There was, to be sure, a particular element of pride: “Petrograd authorities viewed the celebration of the first anniversary of the October Revolution as an opportunity to assert Red Petrograd’s aspiration to leadership of the worldwide socialist revolution over Moscow’s competing claim” (p. 371). According to many accounts, the celebrations over November 7-9 were massive, spectacular, and truly festive. Then, on the evening of November 9/10, word reached Petrograd that Kaiser Wilhelm had abdicated and that a Soviet government on the Russian model had taken power in Berlin. Il’in-Zhenevsky, who was at a theater in Petrograd, recounts: “The announcement was met with a kind of roar, and frenzied applause shook the theater for several minutes.... Here it was, it had come, support from the proletariat of Western Europe.... It seemed that everything would develop differently from now on.... Our thoughts were far away, over there in Berlin, where red flags were flying in the streets, where a soviet of workers’ deputies was in session, where another knot had been tied in the world proletarian revolution” (p. 400).

Almost as an afterthought, Rabinowitch concludes that aversion to Bolshevik extremism was a significant factor in shaping the “moderate outcome of the 1918 German revolution.” Having stumbled over this euphemism for what soon became the drowning of the socialist revolution in blood, he notes somberly: “Following their joyous celebration of the first anniversary of the October Revolution, in the absence of unification with their revolutionary German brethren, the Petrograd Bolsheviks remained on their own. Their lonely, costly struggle for survival resumed with scarcely a pause” (p. 401).

In his study, Rabinowitch provides much new material for thought. He gives valuable portrayals of the roles played by such figures as Riazanov, Uritskii, Volodarskii, Lunacharsky, Samoilova and many others. The orientation of the Bolsheviks toward the world socialist revolution is stressed consistently, and the daunting obstacles to survival until the revolution was extended into Europe are well illustrated. While he praises the moderate socialists, one can’t help but sense that Rabinowitch knows that the socialist revolution would have been crushed had the moderates triumphed. For the Bolsheviks in Petrograd, the memories of the suppression of the Paris Commune were still fresh, and the ferocious White terror going on in nearby Finland in 1918 has been starkly described in Year One of the Revolution by Victor Serge, whom Rabinowitch cites. Would the Bolsheviks have fared any better if they had pursued a more moderate course?

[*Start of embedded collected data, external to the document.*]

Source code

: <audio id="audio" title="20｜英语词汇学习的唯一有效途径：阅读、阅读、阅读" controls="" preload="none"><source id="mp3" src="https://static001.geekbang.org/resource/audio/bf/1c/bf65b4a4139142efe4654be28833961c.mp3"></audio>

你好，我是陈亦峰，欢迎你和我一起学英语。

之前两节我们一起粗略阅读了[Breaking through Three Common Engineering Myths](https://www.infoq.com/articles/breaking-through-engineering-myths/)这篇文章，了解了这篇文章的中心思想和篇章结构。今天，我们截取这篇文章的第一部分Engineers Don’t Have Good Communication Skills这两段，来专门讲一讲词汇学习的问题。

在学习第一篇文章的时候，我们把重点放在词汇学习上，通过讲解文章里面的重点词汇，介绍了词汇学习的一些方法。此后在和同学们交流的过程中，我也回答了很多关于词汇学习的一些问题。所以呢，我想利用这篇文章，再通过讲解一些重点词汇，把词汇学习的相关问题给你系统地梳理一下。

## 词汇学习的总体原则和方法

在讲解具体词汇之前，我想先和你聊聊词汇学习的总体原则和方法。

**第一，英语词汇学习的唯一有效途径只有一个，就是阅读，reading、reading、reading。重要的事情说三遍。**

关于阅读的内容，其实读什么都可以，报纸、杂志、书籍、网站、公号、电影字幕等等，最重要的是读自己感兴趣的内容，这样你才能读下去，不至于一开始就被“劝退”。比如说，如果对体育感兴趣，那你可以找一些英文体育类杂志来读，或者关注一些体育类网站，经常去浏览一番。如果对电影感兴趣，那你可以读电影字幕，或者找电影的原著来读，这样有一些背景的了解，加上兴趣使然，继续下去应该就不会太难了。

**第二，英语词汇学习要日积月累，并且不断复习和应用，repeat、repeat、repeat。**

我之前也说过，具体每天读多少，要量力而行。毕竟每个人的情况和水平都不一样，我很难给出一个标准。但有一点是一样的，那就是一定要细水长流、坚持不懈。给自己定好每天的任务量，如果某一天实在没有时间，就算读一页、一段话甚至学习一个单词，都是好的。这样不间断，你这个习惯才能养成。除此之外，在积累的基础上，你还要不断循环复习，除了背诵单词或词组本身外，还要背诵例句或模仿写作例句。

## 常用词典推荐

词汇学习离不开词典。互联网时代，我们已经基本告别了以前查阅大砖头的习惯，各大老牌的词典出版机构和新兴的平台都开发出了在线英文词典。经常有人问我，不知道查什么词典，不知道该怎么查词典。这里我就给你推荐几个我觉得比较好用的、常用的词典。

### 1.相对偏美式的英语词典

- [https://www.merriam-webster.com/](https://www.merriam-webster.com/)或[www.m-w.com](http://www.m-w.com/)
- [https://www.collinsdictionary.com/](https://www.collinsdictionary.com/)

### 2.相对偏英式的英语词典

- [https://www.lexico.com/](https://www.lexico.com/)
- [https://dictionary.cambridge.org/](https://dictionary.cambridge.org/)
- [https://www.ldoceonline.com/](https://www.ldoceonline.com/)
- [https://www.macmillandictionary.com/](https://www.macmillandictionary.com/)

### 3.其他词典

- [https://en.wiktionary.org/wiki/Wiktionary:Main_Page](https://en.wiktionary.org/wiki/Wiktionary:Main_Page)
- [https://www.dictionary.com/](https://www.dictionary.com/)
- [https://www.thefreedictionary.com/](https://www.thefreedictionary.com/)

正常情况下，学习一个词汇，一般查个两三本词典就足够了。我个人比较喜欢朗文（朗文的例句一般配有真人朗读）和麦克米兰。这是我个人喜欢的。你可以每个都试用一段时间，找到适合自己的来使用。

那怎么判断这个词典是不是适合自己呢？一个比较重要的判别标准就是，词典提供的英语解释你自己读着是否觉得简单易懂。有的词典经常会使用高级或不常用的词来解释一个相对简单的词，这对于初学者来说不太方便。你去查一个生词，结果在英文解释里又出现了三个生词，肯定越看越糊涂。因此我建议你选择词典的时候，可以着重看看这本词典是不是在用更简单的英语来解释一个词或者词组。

Throughout the book, Rabinowitch shows that Lenin and Trotsky had much greater political acumen than their opponents, both within and without the Bolshevik Party. Almost as a reflex, however, he tries to show their flaws, whether real or alleged. The harshness he perceives in Trotsky’s behavior (especially vis-à-vis Shchastny) overlooks the brutalization that had overtaken not only Russian society, but Western European as well during the First World War. Whereas one can sympathize with the determined struggle of Riazanov to eliminate capital punishment as a vestige of capitalist barbarism, and admire Uritskii and Volodarskii in their attempt to moderate the repression in Petrograd, the facts presented by Rabinowitch demonstrate that the opponents of Bolshevism were not following the rules of the Marquis of Queensbury. Tragically, Uritskii and Volodarskii were rewarded for their humanity with assassination.

Despite the limitations that we have noted, one must sincerely hope that The Bolsheviks in Power finds a large audience, and that it will contribute to a serious examination of the October Revolution and its consequences.